Read the lines below. Copy out any that hold the string "SMTR".

========================================

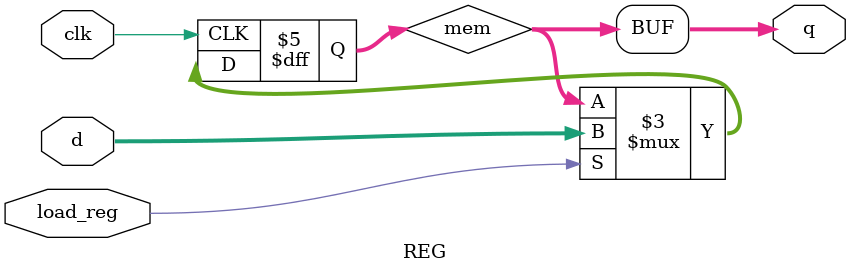
<source format=v>
module REG (
	input [31:0] d,
	input load_reg, clk,

	output [31:0] q
);

	reg [31:0] mem;

	always @(posedge clk) begin
		if (load_reg) mem = d;
	end

	assign q = mem;

endmodule
</source>
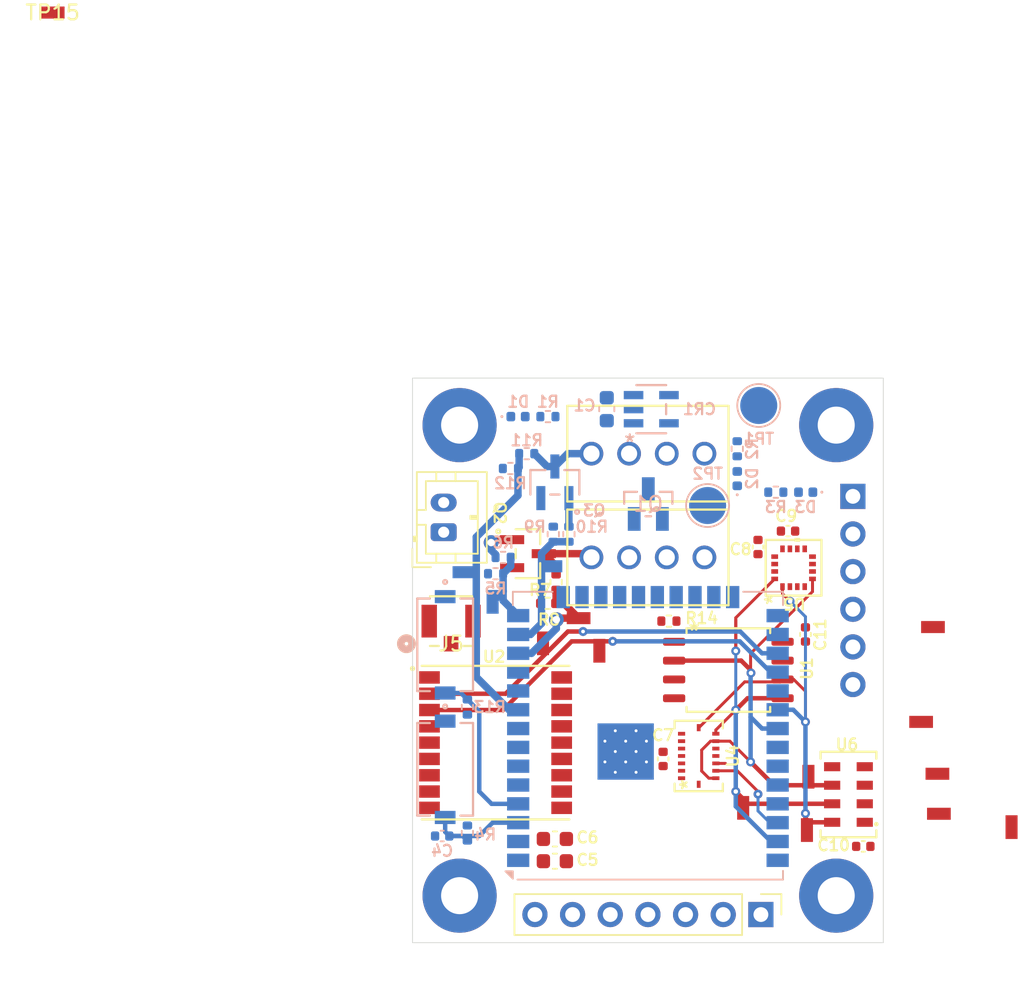
<source format=kicad_pcb>
(kicad_pcb
	(version 20241229)
	(generator "pcbnew")
	(generator_version "9.0")
	(general
		(thickness 1.6)
		(legacy_teardrops no)
	)
	(paper "A4")
	(layers
		(0 "F.Cu" signal)
		(2 "B.Cu" signal)
		(9 "F.Adhes" user "F.Adhesive")
		(11 "B.Adhes" user "B.Adhesive")
		(13 "F.Paste" user)
		(15 "B.Paste" user)
		(5 "F.SilkS" user "F.Silkscreen")
		(7 "B.SilkS" user "B.Silkscreen")
		(1 "F.Mask" user)
		(3 "B.Mask" user)
		(17 "Dwgs.User" user "User.Drawings")
		(19 "Cmts.User" user "User.Comments")
		(21 "Eco1.User" user "User.Eco1")
		(23 "Eco2.User" user "User.Eco2")
		(25 "Edge.Cuts" user)
		(27 "Margin" user)
		(31 "F.CrtYd" user "F.Courtyard")
		(29 "B.CrtYd" user "B.Courtyard")
		(35 "F.Fab" user)
		(33 "B.Fab" user)
		(39 "User.1" user)
		(41 "User.2" user)
		(43 "User.3" user)
		(45 "User.4" user)
	)
	(setup
		(pad_to_mask_clearance 0)
		(allow_soldermask_bridges_in_footprints no)
		(tenting front back)
		(pcbplotparams
			(layerselection 0x00000000_00000000_55555555_5755f5ff)
			(plot_on_all_layers_selection 0x00000000_00000000_00000000_00000000)
			(disableapertmacros no)
			(usegerberextensions no)
			(usegerberattributes yes)
			(usegerberadvancedattributes yes)
			(creategerberjobfile yes)
			(dashed_line_dash_ratio 12.000000)
			(dashed_line_gap_ratio 3.000000)
			(svgprecision 4)
			(plotframeref no)
			(mode 1)
			(useauxorigin no)
			(hpglpennumber 1)
			(hpglpenspeed 20)
			(hpglpendiameter 15.000000)
			(pdf_front_fp_property_popups yes)
			(pdf_back_fp_property_popups yes)
			(pdf_metadata yes)
			(pdf_single_document no)
			(dxfpolygonmode yes)
			(dxfimperialunits yes)
			(dxfusepcbnewfont yes)
			(psnegative no)
			(psa4output no)
			(plot_black_and_white yes)
			(sketchpadsonfab no)
			(plotpadnumbers no)
			(hidednponfab no)
			(sketchdnponfab yes)
			(crossoutdnponfab yes)
			(subtractmaskfromsilk no)
			(outputformat 1)
			(mirror no)
			(drillshape 1)
			(scaleselection 1)
			(outputdirectory "")
		)
	)
	(net 0 "")
	(net 1 "RAW_BATT")
	(net 2 "GND")
	(net 3 "+BATT")
	(net 4 "RESET")
	(net 5 "+3.3V")
	(net 6 "Net-(U5-CAP)")
	(net 7 "unconnected-(CR1-NC-Pad4)")
	(net 8 "Net-(D1-A)")
	(net 9 "Net-(D2-A)")
	(net 10 "Net-(D3-A)")
	(net 11 "MOS_A")
	(net 12 "MOS_B")
	(net 13 "+5V")
	(net 14 "GPIO_0")
	(net 15 "RXD0")
	(net 16 "TXD0")
	(net 17 "MOSI")
	(net 18 "SCK")
	(net 19 "MISO")
	(net 20 "CS_RF")
	(net 21 "Net-(U2-RF_IN)")
	(net 22 "Net-(Q2-G)")
	(net 23 "Net-(Q3-G)")
	(net 24 "PROGRAM_LED")
	(net 25 "FIRE_A")
	(net 26 "SENSE_A")
	(net 27 "FIRE_B")
	(net 28 "SENSE_B")
	(net 29 "CS_FLASH")
	(net 30 "RXD1")
	(net 31 "TXD1")
	(net 32 "CS_ACCEL")
	(net 33 "CS_GYRO")
	(net 34 "CS_BARO")
	(net 35 "CS_MAG")
	(net 36 "unconnected-(U2-TIMEPULSE-Pad4)")
	(net 37 "unconnected-(U2-VCC_RF-Pad14)")
	(net 38 "unconnected-(U2-SCL-Pad17)")
	(net 39 "unconnected-(U2-VIO_SEL-Pad15)")
	(net 40 "unconnected-(U2-SAFEBOOT_N-Pad18)")
	(net 41 "unconnected-(U2-RESET_N-Pad9)")
	(net 42 "unconnected-(U2-LNA_EN-Pad13)")
	(net 43 "unconnected-(U2-SDA-Pad16)")
	(net 44 "unconnected-(U2-EXTINT-Pad5)")
	(net 45 "unconnected-(U2-V_BCKP-Pad6)")
	(net 46 "GYRO_INT_B")
	(net 47 "unconnected-(U3-NC-Pad17)")
	(net 48 "ACCEL_INT_B")
	(net 49 "unconnected-(U3-NC-Pad20)")
	(net 50 "ACCEL_INT_A")
	(net 51 "unconnected-(U3-NC-Pad22)")
	(net 52 "unconnected-(U3-NC-Pad19)")
	(net 53 "unconnected-(U3-NC-Pad32)")
	(net 54 "GYRO_INT_A")
	(net 55 "MAG_INT")
	(net 56 "unconnected-(U3-NC-Pad18)")
	(net 57 "unconnected-(U3-NC-Pad21)")
	(net 58 "unconnected-(U4-NC-Pad2)")
	(net 59 "unconnected-(U5-NC-Pad14)")
	(net 60 "unconnected-(U5-NC-Pad7)")
	(net 61 "unconnected-(U5-NC-Pad8)")
	(net 62 "unconnected-(U5-NC-Pad3)")
	(net 63 "unconnected-(U5-NC-Pad12)")
	(net 64 "unconnected-(U5-NC-Pad6)")
	(net 65 "RF_INT")
	(net 66 "RXD2")
	(net 67 "TXD2")
	(footprint "Resistor_SMD:R_0402_1005Metric" (layer "F.Cu") (at 35.0832 39.166058 90))
	(footprint "Capacitor_SMD:C_0402_1005Metric" (layer "F.Cu") (at 48.7 36.8 90))
	(footprint "1725672:CONN_1725672_PXC" (layer "F.Cu") (at 45.085 30.5 180))
	(footprint "MAX-M10:MOD18_MAX-M10M_UBL" (layer "F.Cu") (at 31 50))
	(footprint "RCU_0C:CONN1_RCU-0C_TEC" (layer "F.Cu") (at 60.8 52.1))
	(footprint "MS560702BA03_50:SON8_MS5611_TEC" (layer "F.Cu") (at 54.8 53.5 180))
	(footprint "Capacitor_SMD:C_0402_1005Metric" (layer "F.Cu") (at 42.3 51.100001 90))
	(footprint "RCU_0C:CONN1_RCU-0C_TEC" (layer "F.Cu") (at 36.6 41.6))
	(footprint "RCU_0C:CONN1_RCU-0C_TEC" (layer "F.Cu") (at 52.1 52.3 -90))
	(footprint "RCU_0C:CONN1_RCU-0C_TEC" (layer "F.Cu") (at 65.8 55.7 -90))
	(footprint "Connector_JST:JST_PH_B2B-PH-K_1x02_P2.00mm_Vertical" (layer "F.Cu") (at 27.5 35.8 90))
	(footprint "MountingHole:MountingHole_2.5mm_Pad" (layer "F.Cu") (at 53.975 28.575))
	(footprint "Resistor_SMD:R_0402_1005Metric" (layer "F.Cu") (at 42.69 41.8 180))
	(footprint "Connector_PinHeader_2.54mm:PinHeader_1x07_P2.54mm_Vertical" (layer "F.Cu") (at 48.895 61.6 -90))
	(footprint "RCU_0C:CONN1_RCU-0C_TEC" (layer "F.Cu") (at 34.2 43.3 90))
	(footprint "SI2302-TP:SOT-23_MCC-M" (layer "F.Cu") (at 33.1832 37.25 -90))
	(footprint "RCU_0C:CONN1_RCU-0C_TEC" (layer "F.Cu") (at 60.5 42.2))
	(footprint "RCU_0C:CONN1_RCU-0C_TEC" (layer "F.Cu") (at 59.7 48.6))
	(footprint "Capacitor_SMD:C_0603_1608Metric" (layer "F.Cu") (at 35 56.5))
	(footprint "Capacitor_SMD:C_0402_1005Metric" (layer "F.Cu") (at 51.9 42.7 90))
	(footprint "Capacitor_SMD:C_0402_1005Metric" (layer "F.Cu") (at 55.8 57))
	(footprint "Capacitor_SMD:C_0603_1608Metric" (layer "F.Cu") (at 35 58))
	(footprint "ul_2337019-1:CONN_2337019-1_TEC" (layer "F.Cu") (at 28 41.8))
	(footprint "MountingHole:MountingHole_2.5mm_Pad" (layer "F.Cu") (at 53.975 60.325))
	(footprint "RCU_0C:CONN1_RCU-0C_TEC" (layer "F.Cu") (at 52 55.9 90))
	(footprint "MMC5983MA:MMC5983MA_MEM" (layer "F.Cu") (at 51.1 38.2 90))
	(footprint "1725672:CONN_1725672_PXC" (layer "F.Cu") (at 45.085 37.5 180))
	(footprint "Resistor_SMD:R_0402_1005Metric" (layer "F.Cu") (at 34.51 40.6))
	(footprint "Capacitor_SMD:C_0402_1005Metric" (layer "F.Cu") (at 50.725001 35.725001 180))
	(footprint "RCU_0C:CONN1_RCU-0C_TEC" (layer "F.Cu") (at 1.1303 0.7366))
	(footprint "MountingHole:MountingHole_2.5mm_Pad" (layer "F.Cu") (at 28.575 28.575))
	(footprint "BMI088:QFN_BMI085_BOS" (layer "F.Cu") (at 44.7 50.900001 90))
	(footprint "RCU_0C:CONN1_RCU-0C_TEC" (layer "F.Cu") (at 60.9 54.8))
	(footprint "MountingHole:MountingHole_2.5mm_Pad" (layer "F.Cu") (at 28.575 60.325))
	(footprint "RCU_0C:CONN1_RCU-0C_TEC" (layer "F.Cu") (at 47.7 54.4 -90))
	(footprint "RCU_0C:CONN1_RCU-0C_TEC" (layer "F.Cu") (at 38 43.8 90))
	(footprint "W25Q16JVSSIQ:W25Q16JVSSIQ_WIN" (layer "F.Cu") (at 46.7 45.1))
	(footprint "GSPTS004102:SW_PTS636_CNK"
		(layer "B.Cu")
		(uuid "0b507217-6569-4080-b71b-9e42bb8b94a0")
		(at 27.6 43.4 -90)
		(tags "PTS636 SM50J SMTR LFS ")
		(property "Reference" "SW2"
			(at 0 0 90)
			(unlocked yes)
			(layer "B.SilkS")
			(hide yes)
			(uuid "00c91819-dd98-4895-81a7-29a872bacd05")
			(effects
				(font
					(size 1 1)
					(thickness 0.15)
				)
				(justify mirror)
			)
		)
		(property "Value" "PTS636 SM50J SMTR LFS"
			(at 0 0 90)
			(unlocked yes)
			(layer "B.Fab")
			(uuid "446098b9-fb92-493e-b9e7-93584cb8d63f")
			(effects
				(font
					(size 1 1)
					(thickness 0.15)
				)
				(justify mirror)
			)
		)
		(property "Datasheet" "PTS636 SM50J SMTR LFS"
			(at 0 0 90)
			(layer "B.Fab")
			(hide yes)
			(uuid "2d81559e-4be6-4fd5-a1b1-8c036f0efe4d")
			(effects
				(font
					(size 1.27 1.27)
					(thickness 0.15)
				)
				(justify mirror)
			)
		)
		(property "Description" ""
			(at 0 0 90)
			(layer "B.Fab")
			(hide yes)
			(uuid "c3444d4f-114f-4102-8567-83978acaaef2")
			(effects
				(font
					(size 1.27 1.27)
					(thickness 0.15)
				)
				(justify mirror)
			)
		)
		(property ki_fp_filters "SW_PTS636_CNK")
		(path "/21bdbcba-cd2f-448a-ab47-79f96964d88f")
		(shee
... [165445 chars truncated]
</source>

========================================

**Exercise answer**.
		(tags "PTS636 SM50J SMTR LFS ")
		(property "Value" "PTS636 SM50J SMTR LFS"
		(property "Datasheet" "PTS636 SM50J SMTR LFS"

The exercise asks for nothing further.